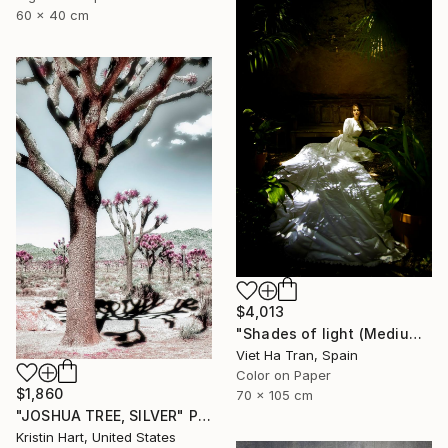
60 x 40 cm
$4,013
"Shades of light (Medium Edition)" Photograph
Viet Ha Tran, Spain
Color on Paper
$1,860
70 x 105 cm
"JOSHUA TREE, SILVER" Photograph
Kristin Hart, United States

::::

WORK TO BE COMPLETED: All of the records should be output exactly as they stand, with pictures omitted.

EXERCISE OUTPUT:
60 x 40 cm
$4,013
"Shades of light (Medium Edition)" Photograph
Viet Ha Tran, Spain
Color on Paper
$1,860
70 x 105 cm
"JOSHUA TREE, SILVER" Photograph
Kristin Hart, United States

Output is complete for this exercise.